I have not found any indication in kong pod logs about problem.
It gives me impression that 1 kong pod as ingress controller is able to support max around 900 conn/s rate.

100K messages challenge

The test would open 1 connection and send 100K messages over it. Measure error rate and duration.

httperf --server <FQDN> --uri /env --hog --num-conn 1 --num-cal 100000 --rate 1 --timeout 5

Here I’ve found limit of only 1000 messages accepted by test and the rest declined. It is controlled by helm parameter:

env:
  nginx_proxy_keepalive_requests: 1000

Why hard limit is defined for nginx/kong? I have not found this limit for other ingress controllers providers (except nginx). What is production grade value to use?

Siege test

Test:

siege -b --time=20M --concurrent=20 --log=$PWD/siege-kong.log <FQDN>/env

Result:

Transactions:            2482082 hits
Availability:             100.00 %
Elapsed time:            1199.14 secs
Data transferred:        2383.67 MB
Response time:              0.01 secs
Transaction rate:        2069.89 trans/sec
Throughput:             1.99 MB/sec
Concurrency:               18.06
Successful transactions:     2482082
Failed transactions:              72
Longest transaction:            7.11
Shortest transaction:           0.00
Usage VCPU: 0.83, Memory:  377MB

Other ingresses in the same circumstances got 1 or 0 failed transactions and Longest transation was 1.04s.

Summary

My goal is not to debug issue why transations have failed during my tests, used rather old tools to check capabilities.

I would like to understand one pod capacity limits, bottle-necks found already and production grade config to be applied on Kong.

Capacity limits expected:

  • # of connections/s supported by one pod (my findings 900 conn/s)
  • max VCPU/Memory required by one pod under heavy load (VCPU:1, memory: 500MB)
  • max throughput (my finding 7MB/s in/out)
  • any other limits

Really appreaciate support from Kong community.
Regards, Slawek

Using nginx_proxy_keepalive_requests: 1000 sets that NGINX-level tunable. Per their docs, the limit exists as a performance safeguard to use RAM effectively, but it’s not a hard limit on requests, it’s a limit on the number of times a single kept-alive connection can be reused.

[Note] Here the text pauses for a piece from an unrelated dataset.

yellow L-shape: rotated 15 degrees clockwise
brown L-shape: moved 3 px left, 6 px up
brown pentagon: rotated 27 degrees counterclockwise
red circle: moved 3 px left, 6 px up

That should be handled gracefully by most clients, since they’ll see the connection closure and open a new one the next time they need to send a request, but it looks like --num-conn 1 for httperf won’t reopen the connection if it’s closed.

I’m unsure of the effects on memory consumption as you increase that setting indefinitely–you’d need to try and observe what that looks like in practice–but what value is appropriate depends on a variety of factors around what type of performance you’re trying to optimize for. Again, closing a kept-alive connection is generally fine since it’s usually handled gracefully by the client, though opening a new connection adds some additional latency to perform a new TCP handshake; you’d probably observe that in practice as contributing to a increase in higher-percentile latencies (i.e. most requests will use a kept-alive connection, but a small fraction will need to perform a handshake again).

Thank you for reply!

Do you know any other Kong as ingress controller capacity limits?

Thanks, Slawek

We don’t have detailed capacity data that I’m aware of–generally our recommendation is to do more or less what you’ve done here, i.e. configure the system as you intend to use it and run some means of synthetic testing to analyze its overall performance.